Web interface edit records

------

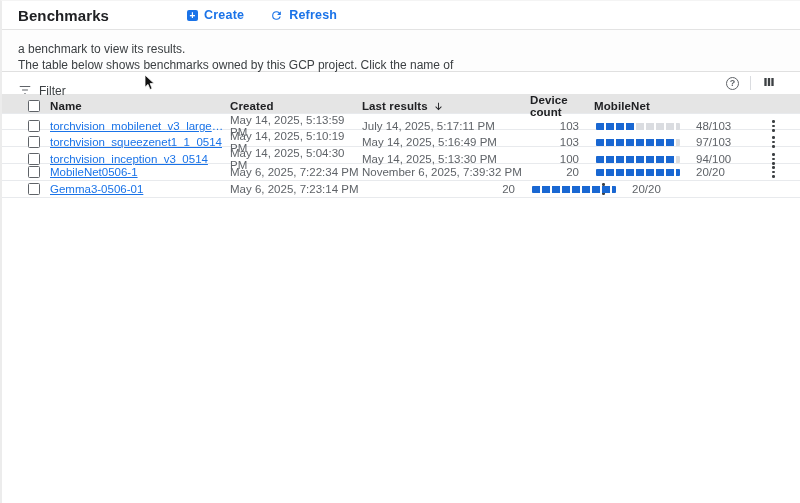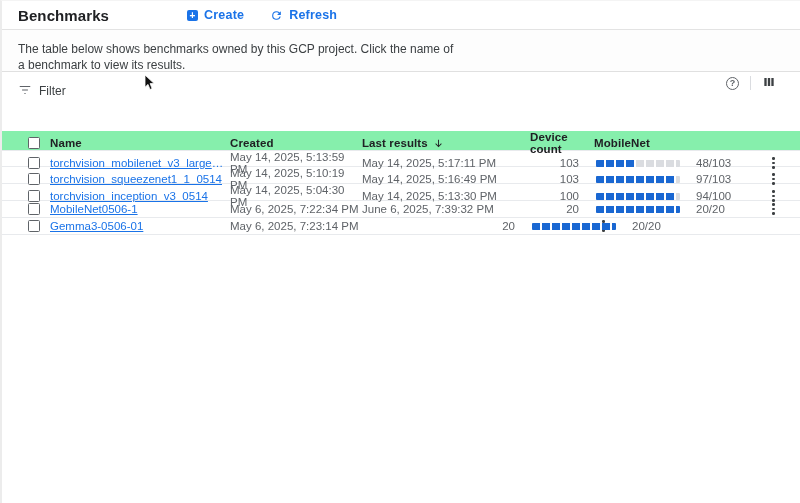--- a/index.html
+++ b/index.html
@@ -61,22 +61,22 @@
   }
   .vdiv { width:1px; height:14px; background:#dadce0; margin:0 11px; }
   
   .grid-row {
     display:grid;
     grid-template-columns:32px 180px 132px 168px 64px 1fr 36px;
     align-items:center;
     padding-left:16px;
   }
   .thead {
-    background:#86efac; height:19px;
-    font-size:11.5px; color:#202124; font-weight:bold;margin-top:37px;
+    background:#e5e5e5; height:19px;
+    font-size:11.5px; color:#202124; font-weight:bold;
   }
   .thead .th { letter-spacing:.1px; font-weight:bold; }
   .th-updated { display:flex; align-items:center; gap:5px; cursor:pointer; }
   .sort-arrow svg { display:block; }
   .th-count { text-align:left; }
   .trow {
     height:17px; font-size:11.5px; color:#5f6368;
     border-bottom:1px solid #e8eaed;
     background:#fff;
   }
@@ -126,22 +126,22 @@
     <span class="refresh-glyph">
       <svg width="13" height="13" viewBox="0 0 24 24" fill="#1a73e8">
           <path d="M17.65 6.35A7.95 7.95 0 0 0 12 4a8 8 0 1 0 7.73 10h-2.08A6 6 0 1 1 12 6c1.66 0 3.14.69 4.22 1.78L13 11h7V4l-2.35 2.35z"></path>
         </svg>
     </span>
     <span>Refresh</span>
   </button>
 </div>
 
 <div class="desc">
+  <div>a benchmark to view its results.</div>
   <div>The table below shows benchmarks owned by this GCP project. Click the name of</div>
-  <div>a benchmark to view its results.</div>
 </div>
 
 <div class="table-wrap">
 
   <div class="filter-row">
     <button class="filter-btn">
       <span>
         <svg width="14" height="14" viewBox="0 0 24 24" fill="#5f6368">
             <path d="M3 5h18v2H3V5zm4 6h10v2H7v-2zm4 6h2v2h-2v-2z"></path>
           </svg>
@@ -183,21 +183,21 @@
 
   <div id="tbody">
       <div class="grid-row trow">
         <div class="cell-check">
           <span class="cb"></span>
         </div>
         <div>
           <a href="#" class="name-link">torchvision_mobilenet_v3_large_0514</a>
         </div>
         <div>May 14, 2025, 5:13:59 PM</div>
-        <div>May 14, 2025, 5:17:11 PM</div>
+        <div>July 14, 2025, 5:17:11 PM</div>
         <div class="cell-count">103</div>
         <div class="cell-progress">
           <span class="pbar">
             <span class="track"></span>
             <span class="fill" style="width:46.601941747572816%"></span>
           </span>
           <span class="plabel">48/103</span>
         </div>
         <div class="cell-kebab">
           <button class="kebab">
@@ -258,21 +258,21 @@
         </div>
       </div>
       <div class="grid-row trow">
         <div class="cell-check">
           <span class="cb"></span>
         </div>
         <div>
           <a href="#" class="name-link">MobileNet0506-1</a>
         </div>
         <div>May 6, 2025, 7:22:34 PM</div>
-        <div>June 6, 2025, 7:39:32 PM</div>
+        <div>November 6, 2025, 7:39:32 PM</div>
         <div class="cell-count">20</div>
         <div class="cell-progress">
           <span class="pbar">
             <span class="track"></span>
             <span class="fill" style="width:100%"></span>
           </span>
           <span class="plabel">20/20</span>
         </div>
         <div class="cell-kebab">
           <button class="kebab">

------

Give every entry again verbatim, with no pictures.

--- a/index.html
+++ b/index.html
@@ -61,22 +61,22 @@
   }
   .vdiv { width:1px; height:14px; background:#dadce0; margin:0 11px; }
   
   .grid-row {
     display:grid;
     grid-template-columns:32px 180px 132px 168px 64px 1fr 36px;
     align-items:center;
     padding-left:16px;
   }
   .thead {
-    background:#86efac; height:19px;
-    font-size:11.5px; color:#202124; font-weight:bold;margin-top:37px;
+    background:#e5e5e5; height:19px;
+    font-size:11.5px; color:#202124; font-weight:bold;
   }
   .thead .th { letter-spacing:.1px; font-weight:bold; }
   .th-updated { display:flex; align-items:center; gap:5px; cursor:pointer; }
   .sort-arrow svg { display:block; }
   .th-count { text-align:left; }
   .trow {
     height:17px; font-size:11.5px; color:#5f6368;
     border-bottom:1px solid #e8eaed;
     background:#fff;
   }
@@ -126,22 +126,22 @@
     <span class="refresh-glyph">
       <svg width="13" height="13" viewBox="0 0 24 24" fill="#1a73e8">
           <path d="M17.65 6.35A7.95 7.95 0 0 0 12 4a8 8 0 1 0 7.73 10h-2.08A6 6 0 1 1 12 6c1.66 0 3.14.69 4.22 1.78L13 11h7V4l-2.35 2.35z"></path>
         </svg>
     </span>
     <span>Refresh</span>
   </button>
 </div>
 
 <div class="desc">
+  <div>a benchmark to view its results.</div>
   <div>The table below shows benchmarks owned by this GCP project. Click the name of</div>
-  <div>a benchmark to view its results.</div>
 </div>
 
 <div class="table-wrap">
 
   <div class="filter-row">
     <button class="filter-btn">
       <span>
         <svg width="14" height="14" viewBox="0 0 24 24" fill="#5f6368">
             <path d="M3 5h18v2H3V5zm4 6h10v2H7v-2zm4 6h2v2h-2v-2z"></path>
           </svg>
@@ -183,21 +183,21 @@
 
   <div id="tbody">
       <div class="grid-row trow">
         <div class="cell-check">
           <span class="cb"></span>
         </div>
         <div>
           <a href="#" class="name-link">torchvision_mobilenet_v3_large_0514</a>
         </div>
         <div>May 14, 2025, 5:13:59 PM</div>
-        <div>May 14, 2025, 5:17:11 PM</div>
+        <div>July 14, 2025, 5:17:11 PM</div>
         <div class="cell-count">103</div>
         <div class="cell-progress">
           <span class="pbar">
             <span class="track"></span>
             <span class="fill" style="width:46.601941747572816%"></span>
           </span>
           <span class="plabel">48/103</span>
         </div>
         <div class="cell-kebab">
           <button class="kebab">
@@ -258,21 +258,21 @@
         </div>
       </div>
       <div class="grid-row trow">
         <div class="cell-check">
           <span class="cb"></span>
         </div>
         <div>
           <a href="#" class="name-link">MobileNet0506-1</a>
         </div>
         <div>May 6, 2025, 7:22:34 PM</div>
-        <div>June 6, 2025, 7:39:32 PM</div>
+        <div>November 6, 2025, 7:39:32 PM</div>
         <div class="cell-count">20</div>
         <div class="cell-progress">
           <span class="pbar">
             <span class="track"></span>
             <span class="fill" style="width:100%"></span>
           </span>
           <span class="plabel">20/20</span>
         </div>
         <div class="cell-kebab">
           <button class="kebab">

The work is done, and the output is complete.